WORK REQUIRED :: Reproduce the records below, beginning at the line that contains "scientific name: Oligomeris linifolia" and stopping after the line that contains "habitat: Volcanic cinder".

** Begin RECORD SET **

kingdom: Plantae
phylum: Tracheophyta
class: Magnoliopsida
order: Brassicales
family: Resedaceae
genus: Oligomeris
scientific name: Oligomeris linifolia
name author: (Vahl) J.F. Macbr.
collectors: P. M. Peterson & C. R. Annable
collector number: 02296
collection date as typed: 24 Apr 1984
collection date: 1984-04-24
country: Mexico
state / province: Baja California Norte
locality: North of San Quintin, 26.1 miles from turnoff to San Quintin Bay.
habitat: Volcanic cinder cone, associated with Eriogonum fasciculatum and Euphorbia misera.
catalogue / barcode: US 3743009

** End RECORD SET **
** Begin RECORD SET **

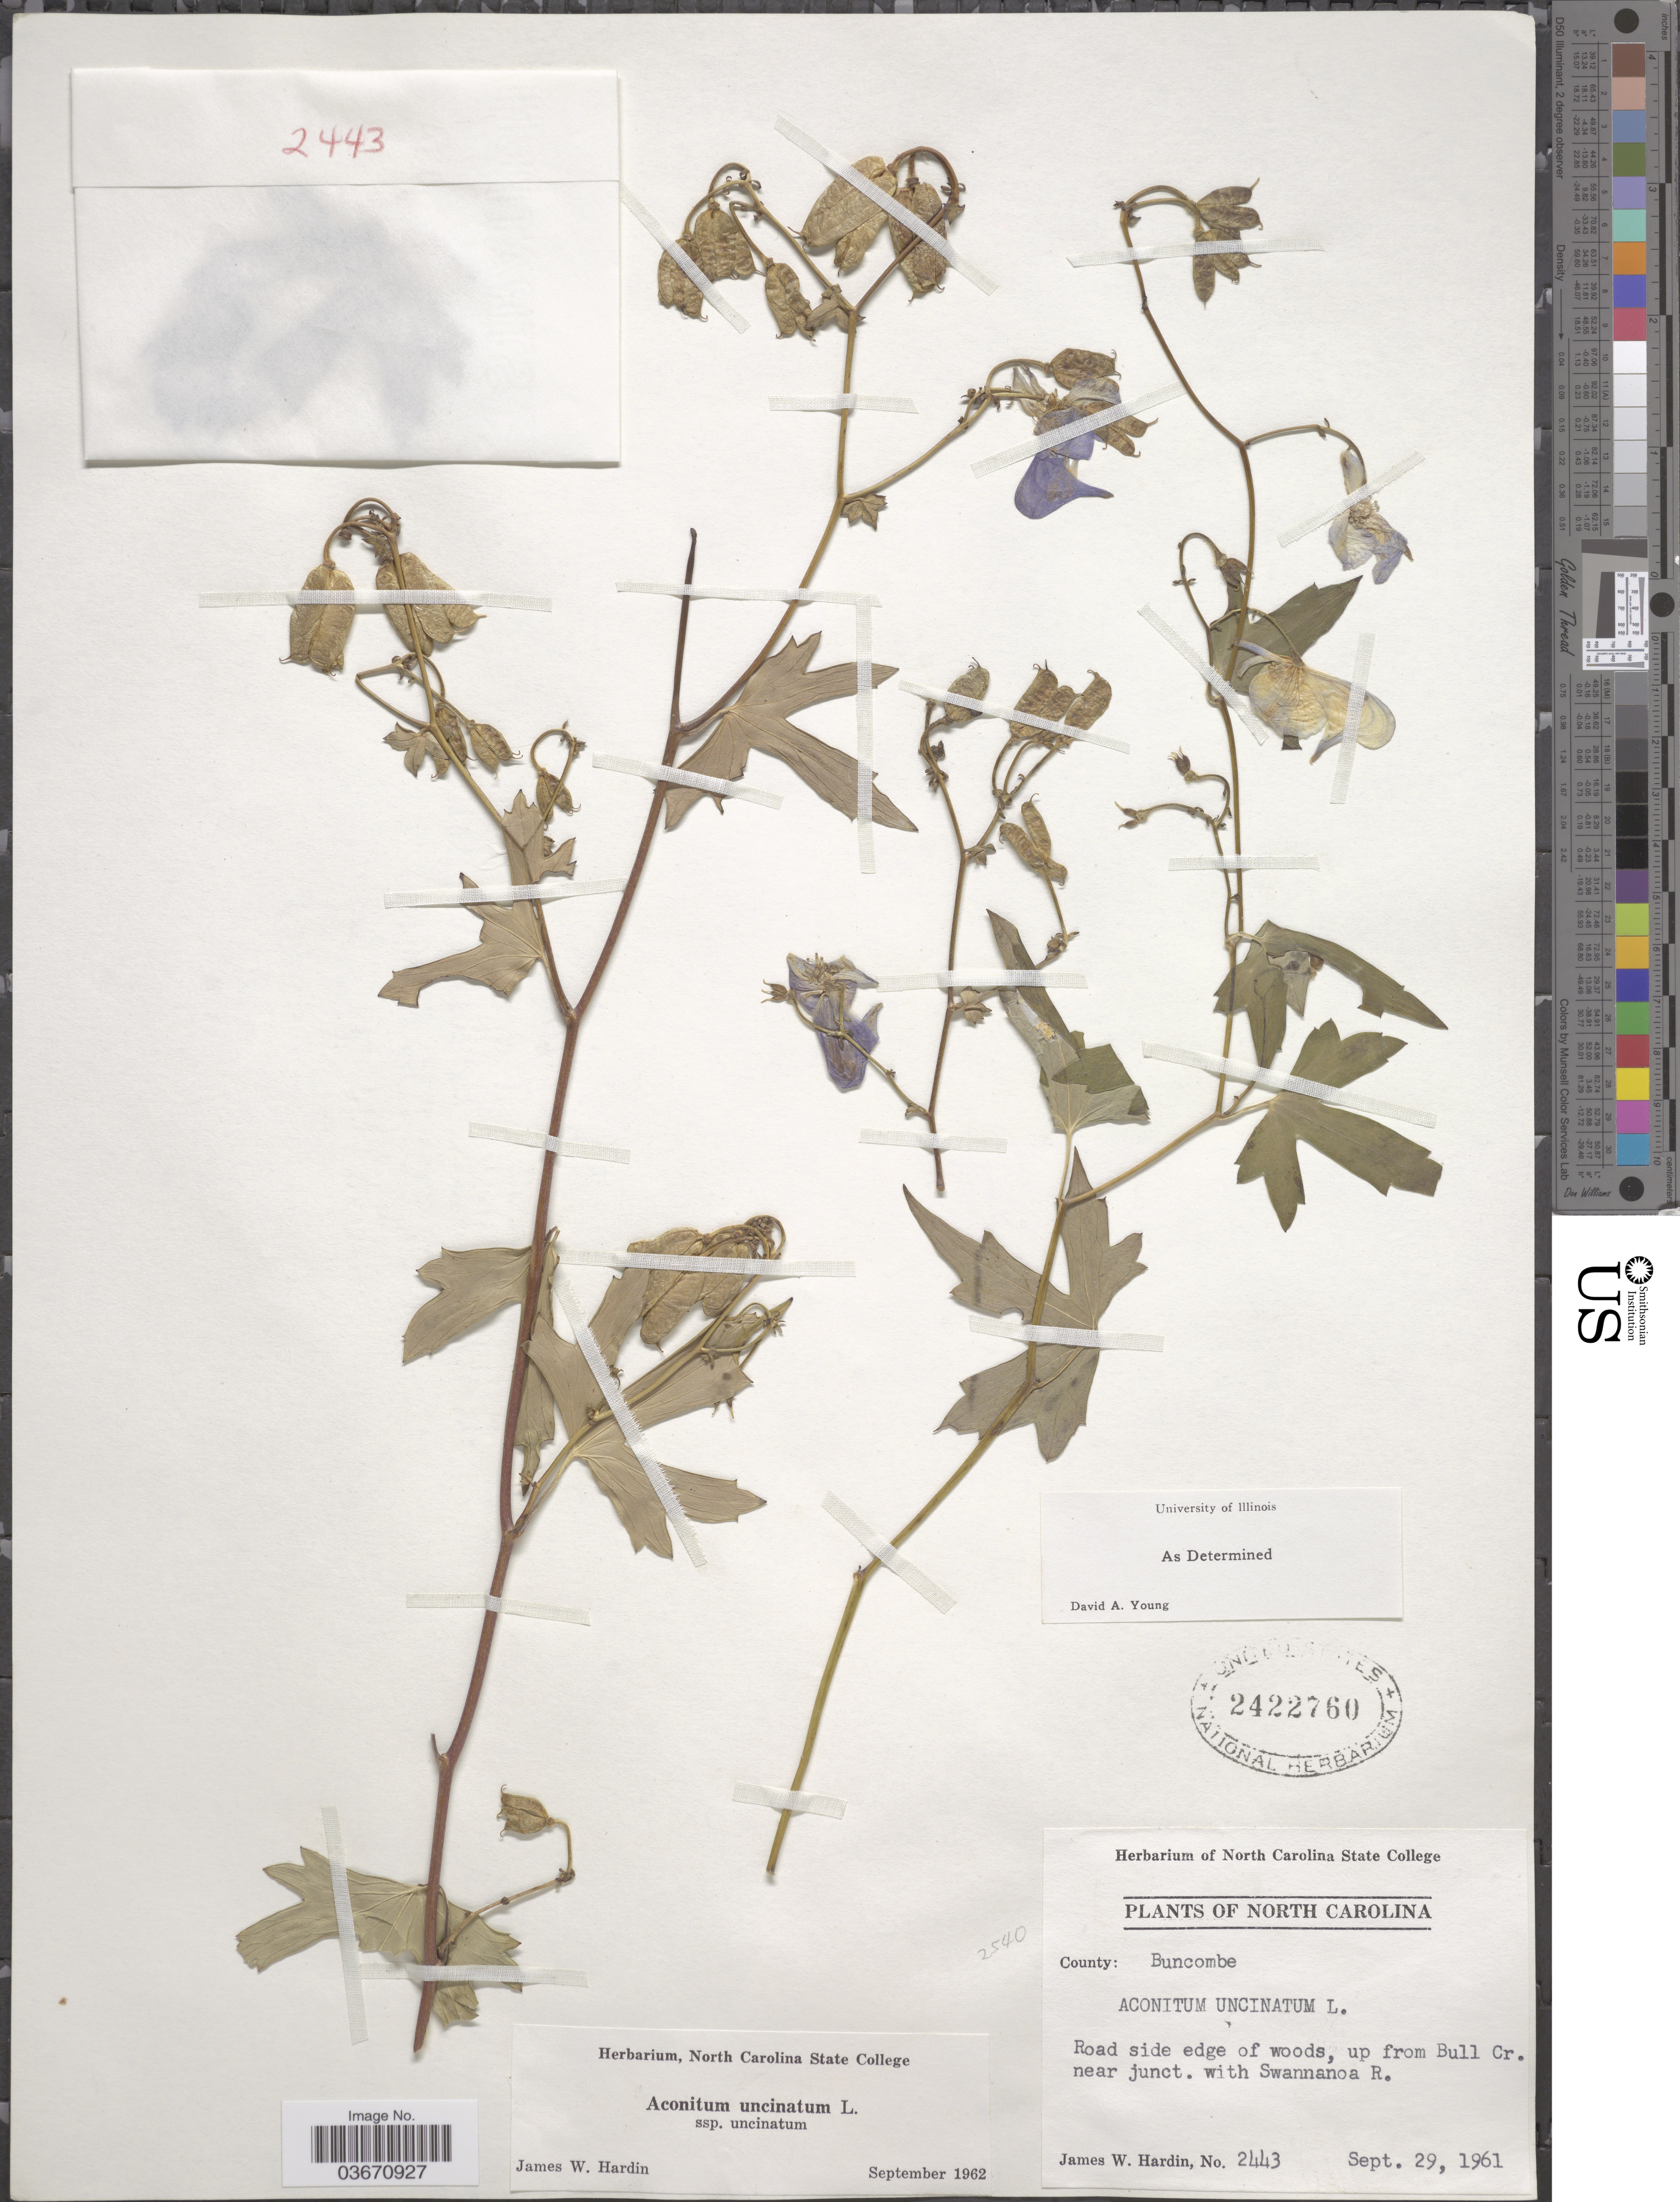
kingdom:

** End RECORD SET **

ANSWER ::
scientific name: Oligomeris linifolia
name author: (Vahl) J.F. Macbr.
collectors: P. M. Peterson & C. R. Annable
collector number: 02296
collection date as typed: 24 Apr 1984
collection date: 1984-04-24
country: Mexico
state / province: Baja California Norte
locality: North of San Quintin, 26.1 miles from turnoff to San Quintin Bay.
habitat: Volcanic cinder cone, associated with Eriogonum fasciculatum and Euphorbia misera.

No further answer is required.